Bowen writes that most people with drinking problems fall somewhere between these extremes of 1: pretend high functioning and pseudo independence and

2: the one who is hyper sensitive to attachments, with their life functioning compromised.

I can see potential versions of both in my family system. It may be useful to consider where on this spectrum you and others in your family might be. For myself I’m alerted to the potential posture of an unrealistic sense of responsibility. To ensure that drinking does not become a problem for me at times of stress  I need to watch out for any denial of my need for others and work to reduce the effort to meet impossibly high expectations for my self—and watch those who are close to me unknowingly inviting me to maintain these success standards. Being mindful of the emotionality attached to alcohol use in my family of origin helps to alert me to the potential reactivity around it. Maintaining a proportionate stance towards drinking will remain important for me.

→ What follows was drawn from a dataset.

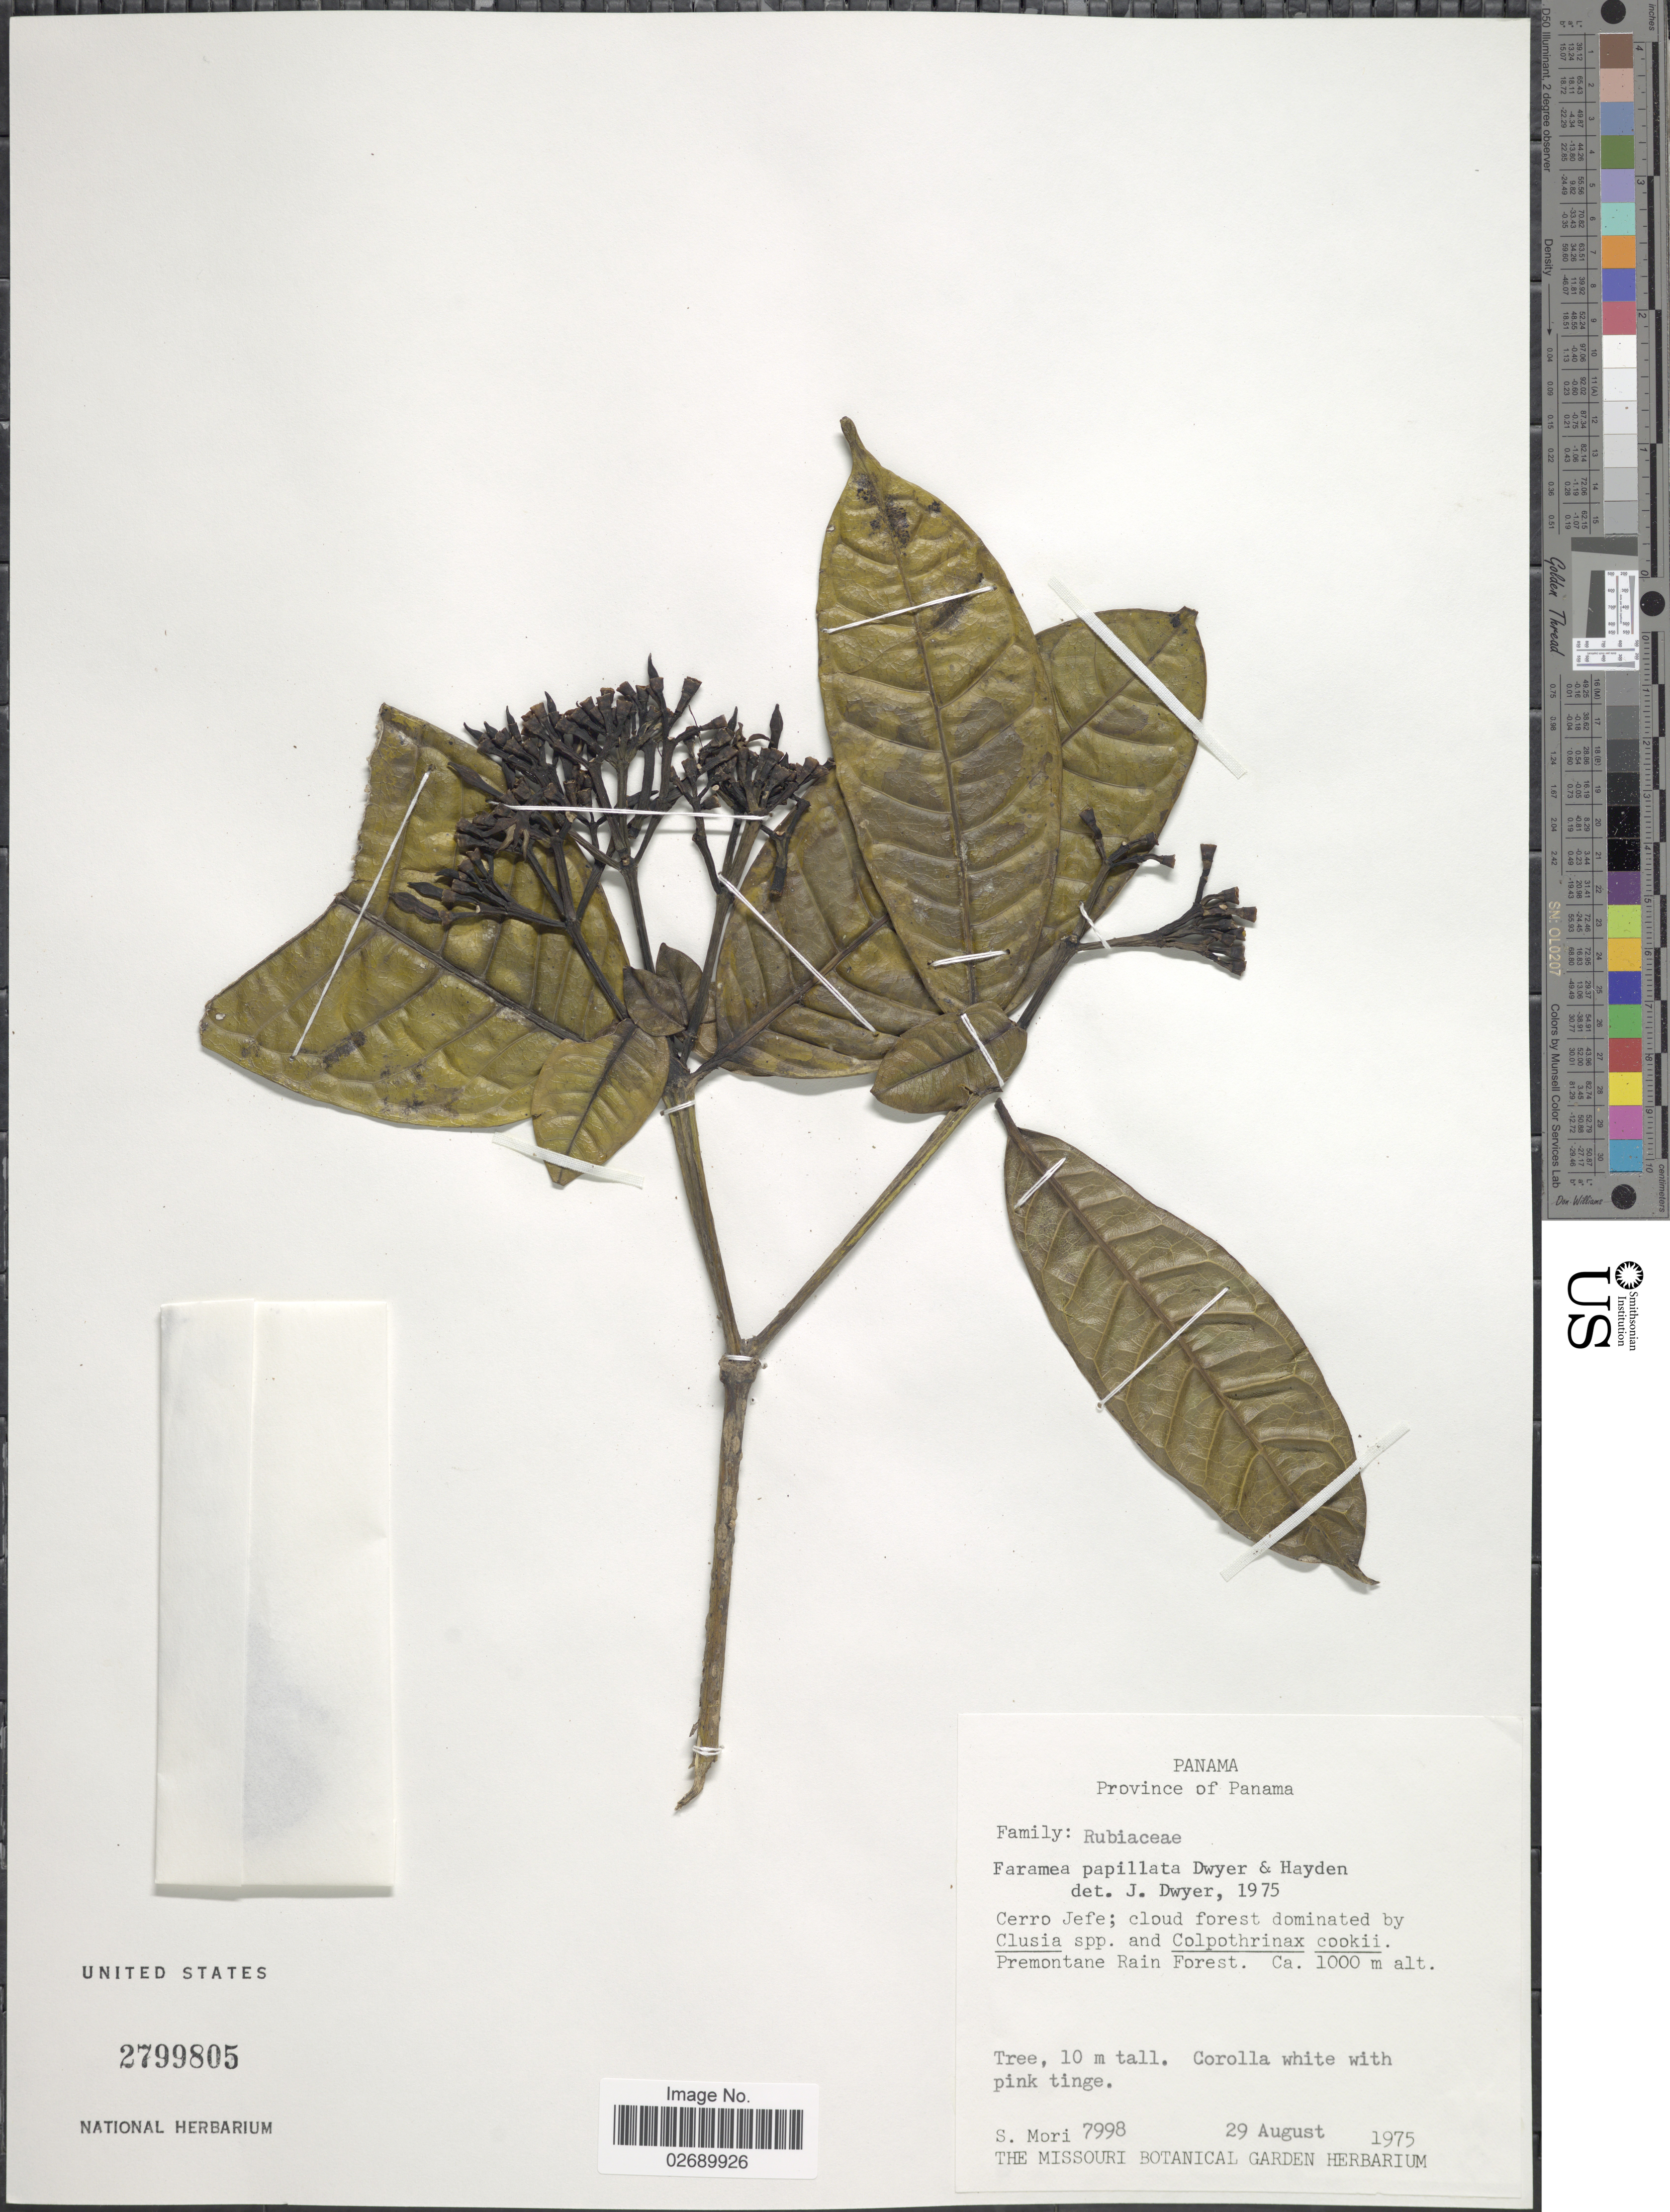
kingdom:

As our conference on addictions and the family system approaches it is timely for each of us to ask: What patterns for managing intensity, in us and our family, can contribute to misuse of tranquilising substances (or behaviours & activities)? The effort to intervene from a systems perspective is very different from treating the symptomatic one as if the problem is just in them.  One family member who addresses their part in patterns of over and under-functioning and over and under independence can contribute to the alleviation of the alcohol/drug dysfunction, “even [if] the dysfunctional one may not have been part of the therapy.” Bowen, FTCP p 262.

Quotes from Ch. 12: Alcoholism and the Family (1974) in Family Therapy and Clinical Practice. 1978 Jason Aronnson.